Les très bons chiffres de 2017 ont surpris la plupart des prévisionnistes, rappellent les équipes de Francfort en introduction, et ont principalement résulté d'une accélération du commerce mondial. Ce qui a permis de tirer les exportations de la zone euro vers le haut. Dans le même temps, la demande intérieure elle, est restée plutôt stable par rapport aux années 2014 à 2016. Selon la BCE, le ralentissement de 2018 a largement résulté de facteurs externes et en particulier de la faiblesse de la demande étrangère. Tout comme les exportations ont tiré le PIB de la zone euro en 2017, leur ralentissement des ventes à l'étranger a pesé sur le PIB l'an dernier, estime Francfort. "La dynamique du commerce mondial s'est normalisée alors que la croissance mondiale retournait vers ses niveaux potentiels". Le secteur industriel a été le plus affecté par la chute des exportations tandis que la contribution de la demande domestique à la croissance est restée autour de ses niveaux moyens historiques. Et malgré le repli mondial de la croissance, la consommation des ménages est restée plutôt soutenue, grâce à une bonne dynamique sur le marché du travail et une revalorisation progressive des salaires.

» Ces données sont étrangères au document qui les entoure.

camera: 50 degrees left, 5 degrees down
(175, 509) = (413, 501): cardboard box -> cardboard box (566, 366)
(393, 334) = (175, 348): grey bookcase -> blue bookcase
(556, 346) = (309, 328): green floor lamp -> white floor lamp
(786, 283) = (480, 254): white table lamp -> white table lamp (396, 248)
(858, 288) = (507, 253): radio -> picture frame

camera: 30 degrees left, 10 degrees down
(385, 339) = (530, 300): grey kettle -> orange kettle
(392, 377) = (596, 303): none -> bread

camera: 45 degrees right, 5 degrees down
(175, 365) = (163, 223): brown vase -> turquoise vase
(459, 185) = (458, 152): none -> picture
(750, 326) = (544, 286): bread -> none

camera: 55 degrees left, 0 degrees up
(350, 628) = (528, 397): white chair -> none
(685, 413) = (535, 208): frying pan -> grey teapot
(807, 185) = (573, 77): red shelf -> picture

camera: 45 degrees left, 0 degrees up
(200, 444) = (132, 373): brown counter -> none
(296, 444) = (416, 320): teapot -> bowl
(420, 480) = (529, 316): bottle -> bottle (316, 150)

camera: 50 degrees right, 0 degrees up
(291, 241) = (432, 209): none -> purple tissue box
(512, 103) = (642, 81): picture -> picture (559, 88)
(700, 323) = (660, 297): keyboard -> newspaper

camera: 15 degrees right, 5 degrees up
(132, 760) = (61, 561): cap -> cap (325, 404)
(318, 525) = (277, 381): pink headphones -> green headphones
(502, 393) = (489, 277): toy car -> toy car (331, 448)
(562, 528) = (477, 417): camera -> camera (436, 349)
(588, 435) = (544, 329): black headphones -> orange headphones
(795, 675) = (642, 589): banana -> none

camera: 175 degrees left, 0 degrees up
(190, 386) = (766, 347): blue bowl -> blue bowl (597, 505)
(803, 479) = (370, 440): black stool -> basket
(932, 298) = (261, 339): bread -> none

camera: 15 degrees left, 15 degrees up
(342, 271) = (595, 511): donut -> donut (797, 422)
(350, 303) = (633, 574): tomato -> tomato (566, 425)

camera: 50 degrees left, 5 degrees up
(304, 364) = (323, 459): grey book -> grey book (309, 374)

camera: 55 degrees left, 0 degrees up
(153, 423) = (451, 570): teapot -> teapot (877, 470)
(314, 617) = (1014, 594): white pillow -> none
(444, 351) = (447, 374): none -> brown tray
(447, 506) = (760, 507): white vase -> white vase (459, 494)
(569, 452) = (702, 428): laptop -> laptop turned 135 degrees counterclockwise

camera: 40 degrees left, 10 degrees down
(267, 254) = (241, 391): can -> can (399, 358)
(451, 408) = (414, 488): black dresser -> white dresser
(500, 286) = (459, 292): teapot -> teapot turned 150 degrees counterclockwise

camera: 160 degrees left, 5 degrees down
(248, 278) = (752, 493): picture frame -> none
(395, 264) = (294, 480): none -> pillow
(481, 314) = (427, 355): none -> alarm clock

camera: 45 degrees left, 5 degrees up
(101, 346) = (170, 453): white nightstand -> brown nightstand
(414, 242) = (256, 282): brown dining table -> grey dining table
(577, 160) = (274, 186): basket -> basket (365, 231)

Autres facteurs, temporaires cette fois, qui ont contribué à peser plus que prévu sur le PIB de la zone euro l'an dernier : des conditions climatiques mauvaises, des épidémies et un ralentissement de la production automobile lors du changement de normes d'émissions. L'économie allemande a été particulièrement affectée par ces nouvelles normes, qui ont contraint les producteurs à ralentir leur production afin de ne pas accumuler de stocks de véhicules non testés : le PIB outre-Rhin s'est ainsi contracté au troisième trimestre en raison de cet effondrement temporaire de l'industrie automobile, ce qui a par conséquent affecté l'ensemble de la zone euro.

Le ralentissement de la zone euro l'an dernier ne remet donc pas en question les fondamentaux de l'économie de la zone, qui continue de progresser, conclut donc la BCE. Il aurait même dû être considéré comme la poursuite logique du cycle économique, après une phase d'expansion très forte et rapide, rappelle Francfort. Rappelons que pour le moment, la BCE table sur une hausse du PIB de 1,7 % pour cette année et l'an prochain et 1,5%  en 2021. Pas de récession en vue donc, mais une décélération progressive de la croissance économique. Il reste que les incertitudes liées à l'environnement extérieur (guerre commerciale, ralentissement chinois, montée du populisme) sont autant de facteurs qui pourraient peser sur le scénario de croissance de la BCE. Qui concède qu'elle devra "suivre ces développements de très près cette année" afin d'évaluer leur potentiel impact sur le PIB de la zone euro.